Structural analysis
From Freepedia
- See also: structuralism.
Structural analysis is the computation of deflections, and internal forces or stresses within structures, either for design or for performance evaluation of existing structures. Structural analysis needs input data such as the applied forces or environmental effects (e.g. weight of material and , pressure of wind, temperature changes), the structure's geometry and support conditions, and the materials' properties. Output quantities may include support reactions, stresses and displacements. In design, the calculated stresses are compared to the allowable stresses for the materials used while the calculated displacements are compared to various standards for serviceability. Advanced structural analysis may include the effects of vibrations, stability and non-linear behaviours.
There are two broad classes of analysis: classical methods and matrix methods.
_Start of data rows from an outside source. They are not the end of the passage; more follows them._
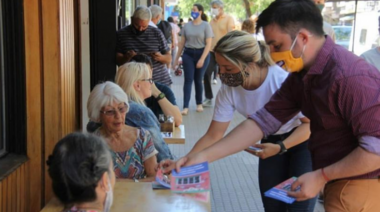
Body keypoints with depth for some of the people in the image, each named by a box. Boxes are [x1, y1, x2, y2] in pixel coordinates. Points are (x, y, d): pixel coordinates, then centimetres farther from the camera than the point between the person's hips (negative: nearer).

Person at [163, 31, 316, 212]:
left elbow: (310, 124, -22)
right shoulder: (228, 91, -22)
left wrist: (280, 147, -34)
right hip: (272, 141, 4)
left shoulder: (283, 81, -35)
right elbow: (213, 136, -14)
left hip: (303, 140, -4)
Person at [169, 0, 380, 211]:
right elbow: (263, 121, 1)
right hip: (338, 183, 8)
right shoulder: (301, 76, 3)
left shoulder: (349, 76, -26)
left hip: (360, 187, -8)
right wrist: (204, 156, -5)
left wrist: (321, 176, -19)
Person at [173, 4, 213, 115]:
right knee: (188, 80, -4)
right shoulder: (187, 26, 6)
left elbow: (208, 44, -9)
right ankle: (185, 107, -8)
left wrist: (202, 59, -17)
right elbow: (182, 43, 10)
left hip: (202, 53, -2)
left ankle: (199, 104, 25)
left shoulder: (206, 25, -4)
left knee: (198, 80, 6)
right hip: (188, 54, 2)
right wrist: (177, 58, 8)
Classical methods provide answers by means of analytical formulation, applicable mostly for simple structural models, while matrix methods are computer-oriented, applicable to structures of arbitrary size and complexity. Both approaches, however, are based on the same three fundamental relations: equilibrium, constitutive, and compatibility. The solutions are approximate when any of these relations are only approximately satisfied.
Classical methods are available for individual members such as beams, columns, shafts, and for entire structures such as trusses, frames, plates and shells. Common methods include the method of sections and method of joints for truss analysis, moment distribution for small rigid frames, and portal frame and cantilever method for large rigid frames. Except for moment distribution, which came into use in the 1930s, these methods were developed in their current forms in the second half of the nineteenth century. They are still used for small structures and for preliminary design of large structures.
Matrix methods model a structure as an assembly of elements or components with various forms of connection between them. Early application of matrix methods were for articulated frameworks with truss, beam and column elements; later and more advanced matrix methods, usually referred to as "finite element analysis" model an entire structure with one-, two-, and three-dimensional elements and can be used for articulated as well as continuous structures such as a pressure vessel, plates and shells. Commercial computer software for structural analysis typically uses matrix methods. Matrix methods themselves can be further classified into two main approaches: the displacement or stiffness method and the force or flexibility method. The stiffness method is, by far, more popular thanks to its ease of implementation as well as of formulation for advanced applications.